Plant breeding has long been shaped by snapshots. A walk through a plot. A single set of notes. A yield check at the end of the season. But crops do not grow in moments. They change every day.

In this conversation, Gary Nijak of AerialPLOT explains how continuous crop modeling is changing the way breeders see, measure, and select plants by capturing growth, stress, and recovery across the entire season, not just at isolated points in time.

Nijak breaks down why point-in-time observations can miss critical performance signals, how repeated, season-long data collection removes the human bottleneck in breeding, and what becomes possible when every plot is treated as a living data set.

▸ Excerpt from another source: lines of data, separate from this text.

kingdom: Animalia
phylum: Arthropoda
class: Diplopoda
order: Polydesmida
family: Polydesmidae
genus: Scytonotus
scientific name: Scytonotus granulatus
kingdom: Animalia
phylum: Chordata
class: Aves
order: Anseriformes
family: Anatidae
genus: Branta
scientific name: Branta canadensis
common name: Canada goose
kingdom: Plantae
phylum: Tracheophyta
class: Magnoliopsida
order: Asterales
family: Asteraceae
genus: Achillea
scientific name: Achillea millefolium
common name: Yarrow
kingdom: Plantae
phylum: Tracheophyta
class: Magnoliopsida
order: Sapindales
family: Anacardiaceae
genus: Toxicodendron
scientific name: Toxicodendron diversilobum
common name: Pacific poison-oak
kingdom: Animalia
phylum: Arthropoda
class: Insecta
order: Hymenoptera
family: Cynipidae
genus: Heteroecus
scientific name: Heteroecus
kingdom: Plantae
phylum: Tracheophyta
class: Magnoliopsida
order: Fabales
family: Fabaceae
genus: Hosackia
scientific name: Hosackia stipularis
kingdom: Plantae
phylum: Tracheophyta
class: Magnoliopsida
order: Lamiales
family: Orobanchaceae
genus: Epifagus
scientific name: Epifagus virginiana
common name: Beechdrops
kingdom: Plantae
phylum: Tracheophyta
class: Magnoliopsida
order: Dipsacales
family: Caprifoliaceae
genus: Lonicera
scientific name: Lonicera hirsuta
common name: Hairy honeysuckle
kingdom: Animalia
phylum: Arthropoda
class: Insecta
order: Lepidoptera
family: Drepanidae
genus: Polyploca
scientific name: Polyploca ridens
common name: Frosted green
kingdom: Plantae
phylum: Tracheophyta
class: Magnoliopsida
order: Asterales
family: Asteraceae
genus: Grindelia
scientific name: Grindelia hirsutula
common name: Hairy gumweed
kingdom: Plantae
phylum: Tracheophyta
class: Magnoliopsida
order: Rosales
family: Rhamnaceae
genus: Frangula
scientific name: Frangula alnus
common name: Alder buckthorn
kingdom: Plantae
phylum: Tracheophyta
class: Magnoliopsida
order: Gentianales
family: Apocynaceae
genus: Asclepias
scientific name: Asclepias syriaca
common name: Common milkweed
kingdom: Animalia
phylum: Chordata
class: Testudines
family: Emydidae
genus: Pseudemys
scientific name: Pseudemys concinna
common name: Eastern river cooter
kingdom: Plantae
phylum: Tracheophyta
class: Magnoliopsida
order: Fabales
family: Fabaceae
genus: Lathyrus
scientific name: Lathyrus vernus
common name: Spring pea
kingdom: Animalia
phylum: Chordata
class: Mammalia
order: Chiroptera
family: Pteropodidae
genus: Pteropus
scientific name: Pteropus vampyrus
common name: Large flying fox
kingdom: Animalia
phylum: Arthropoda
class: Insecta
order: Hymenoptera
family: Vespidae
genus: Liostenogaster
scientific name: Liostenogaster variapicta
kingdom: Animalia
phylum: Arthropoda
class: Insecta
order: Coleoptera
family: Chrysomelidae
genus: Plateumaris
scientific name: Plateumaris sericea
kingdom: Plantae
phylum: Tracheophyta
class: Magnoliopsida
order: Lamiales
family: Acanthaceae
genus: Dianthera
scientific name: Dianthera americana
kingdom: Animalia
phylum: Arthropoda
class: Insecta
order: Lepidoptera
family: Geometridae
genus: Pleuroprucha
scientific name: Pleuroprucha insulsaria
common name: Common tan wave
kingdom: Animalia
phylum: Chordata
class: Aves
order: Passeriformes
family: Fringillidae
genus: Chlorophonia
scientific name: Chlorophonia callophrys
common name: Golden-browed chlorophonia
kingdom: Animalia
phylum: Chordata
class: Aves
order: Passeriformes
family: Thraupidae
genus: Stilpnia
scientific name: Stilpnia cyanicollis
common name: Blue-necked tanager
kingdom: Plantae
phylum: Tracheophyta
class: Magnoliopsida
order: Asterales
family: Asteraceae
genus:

He also explores how continuous modeling allows breeding programs to move beyond vague descriptors and toward measurable, repeatable insights that connect directly to on-farm outcomes.

This conversation explores:

• What continuous crop modeling is and how it works

• Why traditional field observations fall short over a full growing season

• How scale and repeated measurement change breeding decisions

• What “digital twins” of plots mean for selection and performance

• Why data, not hardware, is driving the next shift in breeding innovation As data-driven breeding moves from research into real-world programs, this discussion offers a clear look at how seeing the whole season is reshaping value for breeders, seed companies, and farmers, and why this may be only the beginning.